» **What you need to do**: Please copy, word for word, the stretch of rows from the start of the rows through the line containing "с автотаргетингом. Статистику запросов, где", with both ends included.

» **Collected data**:
◆ ◆ ◆ ◆ ◆ ◆ ◆

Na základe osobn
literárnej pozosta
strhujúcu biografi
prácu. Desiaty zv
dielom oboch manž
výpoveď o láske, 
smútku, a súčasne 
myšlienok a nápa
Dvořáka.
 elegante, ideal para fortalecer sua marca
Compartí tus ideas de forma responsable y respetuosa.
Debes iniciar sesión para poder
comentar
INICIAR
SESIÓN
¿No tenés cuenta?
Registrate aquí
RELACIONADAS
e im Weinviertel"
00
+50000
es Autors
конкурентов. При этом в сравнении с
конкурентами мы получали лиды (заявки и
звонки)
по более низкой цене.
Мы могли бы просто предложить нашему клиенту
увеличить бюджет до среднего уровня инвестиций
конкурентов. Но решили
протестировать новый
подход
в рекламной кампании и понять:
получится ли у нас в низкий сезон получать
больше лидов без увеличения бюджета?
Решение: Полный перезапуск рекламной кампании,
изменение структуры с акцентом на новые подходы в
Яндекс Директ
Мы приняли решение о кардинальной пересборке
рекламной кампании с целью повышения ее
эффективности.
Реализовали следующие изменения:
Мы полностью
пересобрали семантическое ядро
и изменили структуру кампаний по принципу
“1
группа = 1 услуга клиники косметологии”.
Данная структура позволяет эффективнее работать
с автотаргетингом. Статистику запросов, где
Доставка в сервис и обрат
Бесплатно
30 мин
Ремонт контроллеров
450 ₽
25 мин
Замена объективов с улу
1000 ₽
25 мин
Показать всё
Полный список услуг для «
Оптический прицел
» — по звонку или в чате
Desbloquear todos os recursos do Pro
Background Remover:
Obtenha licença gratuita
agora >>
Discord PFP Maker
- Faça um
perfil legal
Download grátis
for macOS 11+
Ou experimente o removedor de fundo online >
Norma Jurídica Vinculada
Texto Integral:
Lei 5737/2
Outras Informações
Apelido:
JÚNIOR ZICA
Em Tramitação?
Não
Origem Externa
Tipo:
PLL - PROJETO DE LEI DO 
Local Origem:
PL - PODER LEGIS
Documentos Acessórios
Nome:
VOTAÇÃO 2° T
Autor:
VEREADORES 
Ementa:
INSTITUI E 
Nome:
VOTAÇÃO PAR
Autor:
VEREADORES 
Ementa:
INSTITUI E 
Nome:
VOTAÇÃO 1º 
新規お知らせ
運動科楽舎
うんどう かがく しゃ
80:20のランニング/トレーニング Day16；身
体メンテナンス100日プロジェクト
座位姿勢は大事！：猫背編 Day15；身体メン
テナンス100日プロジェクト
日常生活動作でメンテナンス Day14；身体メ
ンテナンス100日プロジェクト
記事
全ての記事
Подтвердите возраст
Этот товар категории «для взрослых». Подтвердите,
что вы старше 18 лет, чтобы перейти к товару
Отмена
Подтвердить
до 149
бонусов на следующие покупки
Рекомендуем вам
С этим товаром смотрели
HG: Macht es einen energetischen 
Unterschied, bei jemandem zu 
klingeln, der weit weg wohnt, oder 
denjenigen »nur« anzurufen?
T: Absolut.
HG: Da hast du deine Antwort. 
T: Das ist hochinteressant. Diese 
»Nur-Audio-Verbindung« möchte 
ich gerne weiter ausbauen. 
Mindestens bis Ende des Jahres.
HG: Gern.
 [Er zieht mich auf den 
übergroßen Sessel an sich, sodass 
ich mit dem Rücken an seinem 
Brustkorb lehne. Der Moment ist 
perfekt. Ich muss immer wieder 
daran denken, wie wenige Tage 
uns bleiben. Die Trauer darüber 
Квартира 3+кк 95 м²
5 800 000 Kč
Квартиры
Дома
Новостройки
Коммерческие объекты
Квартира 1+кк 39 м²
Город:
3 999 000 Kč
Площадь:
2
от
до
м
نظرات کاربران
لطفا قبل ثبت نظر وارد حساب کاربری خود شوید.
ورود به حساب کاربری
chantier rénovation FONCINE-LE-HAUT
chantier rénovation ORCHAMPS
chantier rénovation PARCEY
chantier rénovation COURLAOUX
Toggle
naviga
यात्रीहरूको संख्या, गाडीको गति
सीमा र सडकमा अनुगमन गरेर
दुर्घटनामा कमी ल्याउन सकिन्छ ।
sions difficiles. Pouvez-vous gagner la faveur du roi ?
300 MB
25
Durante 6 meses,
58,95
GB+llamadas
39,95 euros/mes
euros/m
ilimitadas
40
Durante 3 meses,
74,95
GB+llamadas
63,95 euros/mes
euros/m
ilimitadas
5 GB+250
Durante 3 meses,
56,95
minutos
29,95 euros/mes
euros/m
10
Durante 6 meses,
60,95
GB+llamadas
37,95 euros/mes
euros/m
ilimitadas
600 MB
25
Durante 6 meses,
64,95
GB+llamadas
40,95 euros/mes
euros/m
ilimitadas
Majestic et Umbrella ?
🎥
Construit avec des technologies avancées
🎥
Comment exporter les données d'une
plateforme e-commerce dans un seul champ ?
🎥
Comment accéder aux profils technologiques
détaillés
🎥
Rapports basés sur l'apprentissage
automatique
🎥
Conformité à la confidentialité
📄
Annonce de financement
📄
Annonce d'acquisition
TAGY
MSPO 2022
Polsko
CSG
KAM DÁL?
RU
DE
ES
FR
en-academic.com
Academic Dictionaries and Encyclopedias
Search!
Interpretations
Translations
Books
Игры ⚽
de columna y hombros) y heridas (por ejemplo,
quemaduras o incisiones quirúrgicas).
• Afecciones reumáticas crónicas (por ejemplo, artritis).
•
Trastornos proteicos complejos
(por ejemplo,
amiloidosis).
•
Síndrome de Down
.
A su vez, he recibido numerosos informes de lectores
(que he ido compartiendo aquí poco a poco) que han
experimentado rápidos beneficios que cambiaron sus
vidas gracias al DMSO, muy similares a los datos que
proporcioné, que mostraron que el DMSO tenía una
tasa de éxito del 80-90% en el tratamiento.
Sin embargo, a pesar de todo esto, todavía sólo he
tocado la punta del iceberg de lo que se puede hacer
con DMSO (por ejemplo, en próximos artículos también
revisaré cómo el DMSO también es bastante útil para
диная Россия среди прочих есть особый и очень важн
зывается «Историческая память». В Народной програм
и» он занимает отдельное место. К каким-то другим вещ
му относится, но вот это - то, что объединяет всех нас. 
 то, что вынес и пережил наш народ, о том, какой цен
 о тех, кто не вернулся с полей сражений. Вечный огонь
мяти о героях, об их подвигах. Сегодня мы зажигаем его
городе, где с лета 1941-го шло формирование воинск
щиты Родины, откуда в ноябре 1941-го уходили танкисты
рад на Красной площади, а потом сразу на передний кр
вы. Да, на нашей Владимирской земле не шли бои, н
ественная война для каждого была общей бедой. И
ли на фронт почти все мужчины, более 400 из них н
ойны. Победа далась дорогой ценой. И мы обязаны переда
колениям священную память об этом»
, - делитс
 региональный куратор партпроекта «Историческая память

◆ ◆ ◆ ◆ ◆ ◆ ◆

» **Answer box**:
Na základe osobn
literárnej pozosta
strhujúcu biografi
prácu. Desiaty zv
dielom oboch manž
výpoveď o láske, 
smútku, a súčasne 
myšlienok a nápa
Dvořáka.
 elegante, ideal para fortalecer sua marca
Compartí tus ideas de forma responsable y respetuosa.
Debes iniciar sesión para poder
comentar
INICIAR
SESIÓN
¿No tenés cuenta?
Registrate aquí
RELACIONADAS
e im Weinviertel"
00
+50000
es Autors
конкурентов. При этом в сравнении с
конкурентами мы получали лиды (заявки и
звонки)
по более низкой цене.
Мы могли бы просто предложить нашему клиенту
увеличить бюджет до среднего уровня инвестиций
конкурентов. Но решили
протестировать новый
подход
в рекламной кампании и понять:
получится ли у нас в низкий сезон получать
больше лидов без увеличения бюджета?
Решение: Полный перезапуск рекламной кампании,
изменение структуры с акцентом на новые подходы в
Яндекс Директ
Мы приняли решение о кардинальной пересборке
рекламной кампании с целью повышения ее
эффективности.
Реализовали следующие изменения:
Мы полностью
пересобрали семантическое ядро
и изменили структуру кампаний по принципу
“1
группа = 1 услуга клиники косметологии”.
Данная структура позволяет эффективнее работать
с автотаргетингом. Статистику запросов, где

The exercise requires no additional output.